> **DATA UNDER STUDY**
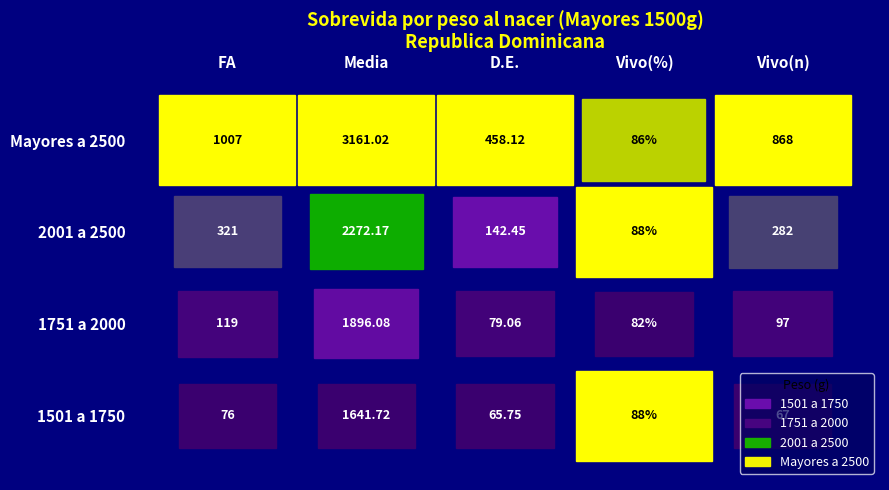

What is the difference between the second highest and second lowest values in the 1501 a 1750 series?

21.0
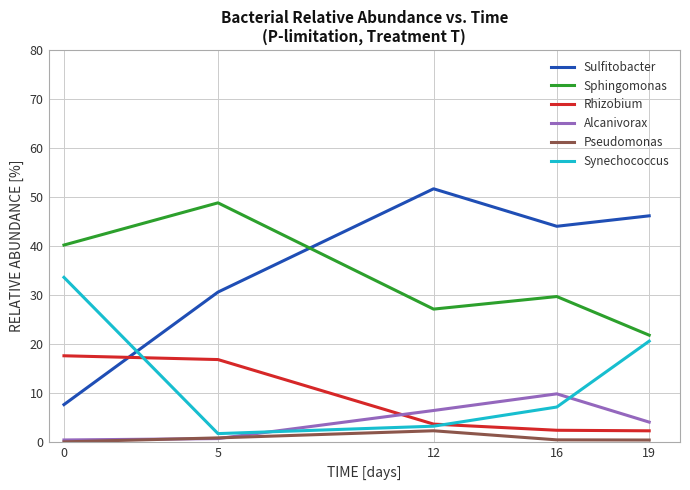

In Sulfitobacter, how many points are higher than both neighbors (excluding endpoints)?

1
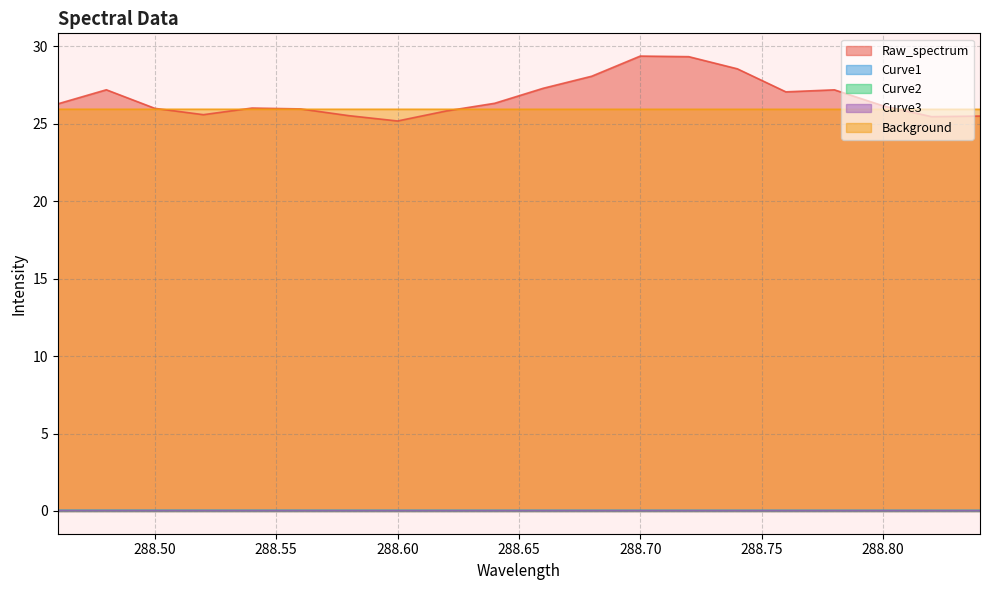

Between 288.72 and 288.56, which is larger?

288.72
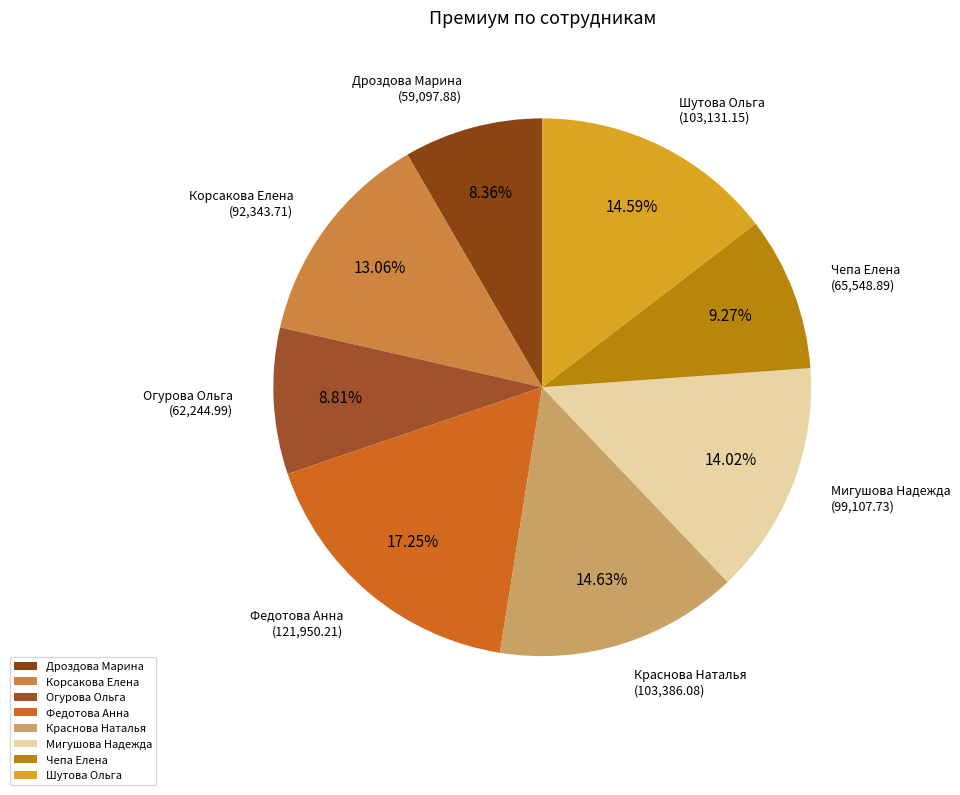

True or false: Мигушова Надежда accounts for 14% of the total.

True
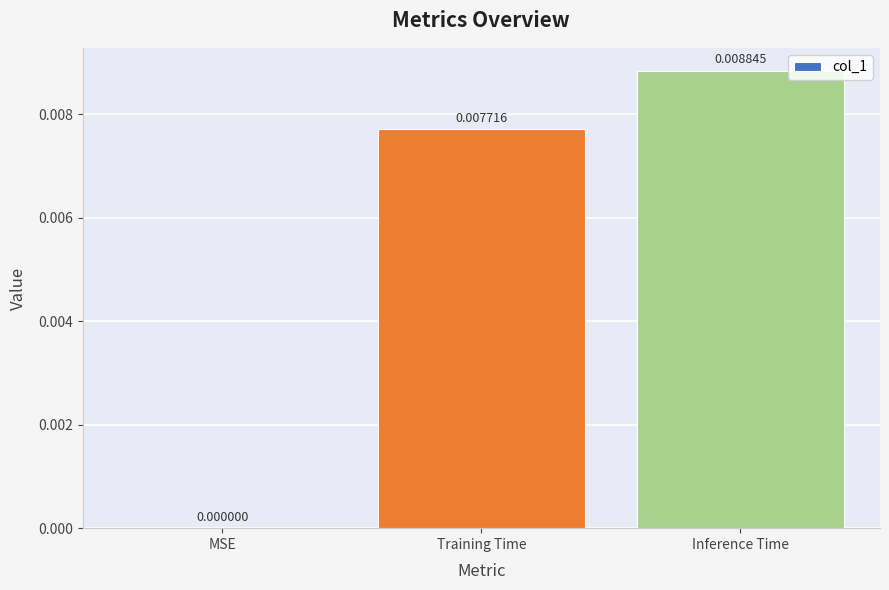

Where is the data nearest to the value 0?

MSE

> **WHAT YOU ARE ASKED TO DO**
Substitute "adjacent points" for "neighbors" in all of the data above and reproduce the text with everything else unchanged. Leave the pictures out of your answer.

> **EXPECTED ANSWER**
What is the difference between the second highest and second lowest values in the 1501 a 1750 series?

21.0

In Sulfitobacter, how many points are higher than both adjacent points (excluding endpoints)?

1

Between 288.72 and 288.56, which is larger?

288.72

True or false: Мигушова Надежда accounts for 14% of the total.

True

Where is the data nearest to the value 0?

MSE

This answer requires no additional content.